L’arme fatale qui pourrait avoir ralenti (à défaut d’avoir tué) l’exécution du contrat Su-35 entre l’Egypte et la Russie se dénomme CAATSA pour Countering America’s Opponents through Sanctions. Cette loi fédérale américaine adoptée en juillet 2017 sous l’administration Trump, vise à donner aux Etats-Unis des instruments juridiques pour sanctionner les activités déstabilisatrices des régimes iraniens, russes et nord-coréens. Sa section 231 « Imposition of sanctions with respect to persons engaging in transactions with the intelligence or defense sectors of the government of the Russian Federation” est sans ambiguïté : des sanctions économiques s’appliqueront en de mise en exécution d’un contrat d’armement avec la Russie, excepté dérogation spécifique de la Présidence américaine autorisée par le Congrès.

On distingue bien les armements installés sous les ailes de ce Su-35
On distingue bien les armements installés sous les ailes de ce Su-35 ©

Le spectre de la mise en application du CAATSA a déjà fait une première victime parmi les contrats Su-35. Le 23 décembre 2021 (voir notre article dédié : L’Indonésie renonce au Su-35, pour choisir entre le Rafale et le F-15EX), le gouvernement indonésien annonce officiellement avoir renoncé « à contre cœur » à son idée d’acquérir le Su-35 sélectionné en 2015, avec un contrat pour 11 exemplaires en gestation depuis 2018 (s’il a bien été signé, il semblerait qu’il n’ait jamais été exécuté avec versement des acomptes nécessaires à l’initiation de la production des appareils).

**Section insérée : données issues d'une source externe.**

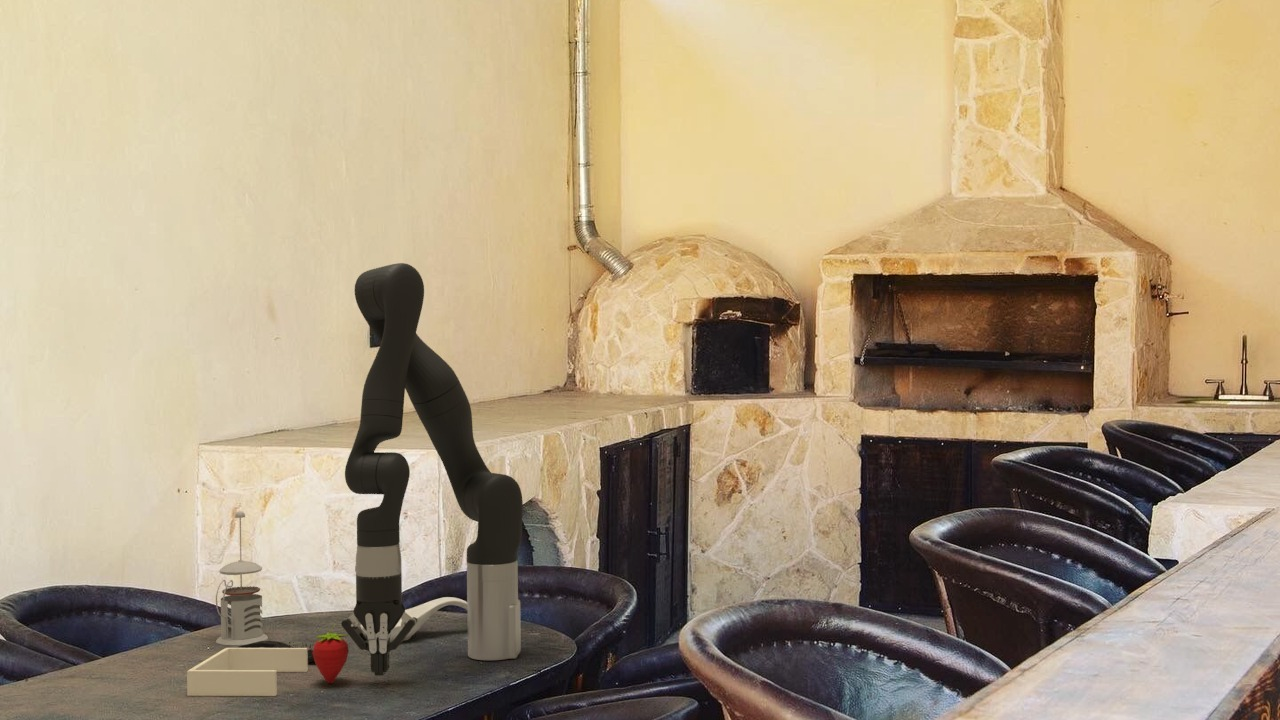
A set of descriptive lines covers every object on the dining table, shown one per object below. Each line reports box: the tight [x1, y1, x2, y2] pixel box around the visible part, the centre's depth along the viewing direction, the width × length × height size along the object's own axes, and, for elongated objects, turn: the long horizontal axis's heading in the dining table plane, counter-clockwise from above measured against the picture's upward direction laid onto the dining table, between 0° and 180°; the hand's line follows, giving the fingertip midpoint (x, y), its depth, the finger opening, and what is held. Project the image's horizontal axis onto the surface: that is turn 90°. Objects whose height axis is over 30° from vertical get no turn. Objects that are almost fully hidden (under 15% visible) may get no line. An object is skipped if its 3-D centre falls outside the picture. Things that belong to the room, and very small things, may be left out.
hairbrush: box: [237, 640, 316, 664], centre depth 240 cm, size 8×4×25 cm
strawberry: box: [312, 623, 350, 684], centre depth 219 cm, size 6×8×10 cm
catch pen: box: [186, 647, 309, 697], centre depth 220 cm, size 15×17×4 cm
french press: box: [215, 511, 269, 646], centre depth 253 cm, size 10×12×25 cm
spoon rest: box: [359, 596, 467, 642], centre depth 255 cm, size 24×12×7 cm, turn 112°
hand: (380, 674), depth 218 cm, fingers closed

S’il est encore trop tôt pour présager d’un destin à l’indonésienne, force est de constater que le contrat russo-égyptien semble à minima en situation de blocage. L’extrême précaution prise par les officiels égyptiens pour ne laisser filtrer aucune information relative à ce contrat, à laquelle s’ajoute la mise en garde du 23 février 2021 adressée par les Etats-Unis par l’intermédiaire du Secrétaire d’Etat Anthony Blinken « préoccupé » par « le potentiel achat par l’Egypte d’avion de combat Su-35 à la Russie » à son homologue égyptien Sameh Choukri le 23 février 2021 ne faisant que conforter un peu plus cette idée.

Si l’hypothèse d’un blocage devait se poursuivre dans la durée pour se transformer en impasse, la question sera d’imaginer le devenir de ces appareils flambant neufs aux capacités de combat modernes. La nature ayant horreur du vide, on est en droit de s’interroger sur le poids pris par l’incapacité de la Russie et de l’Egypte à exécuter le contrat Su-35 dans le processus décisionnel ayant mené à l’acquisition de 30 Rafale supplémentaires auprès de Dassault Aviation en janvier 2021, puis confirmé en novembre par le versement du premier acompte.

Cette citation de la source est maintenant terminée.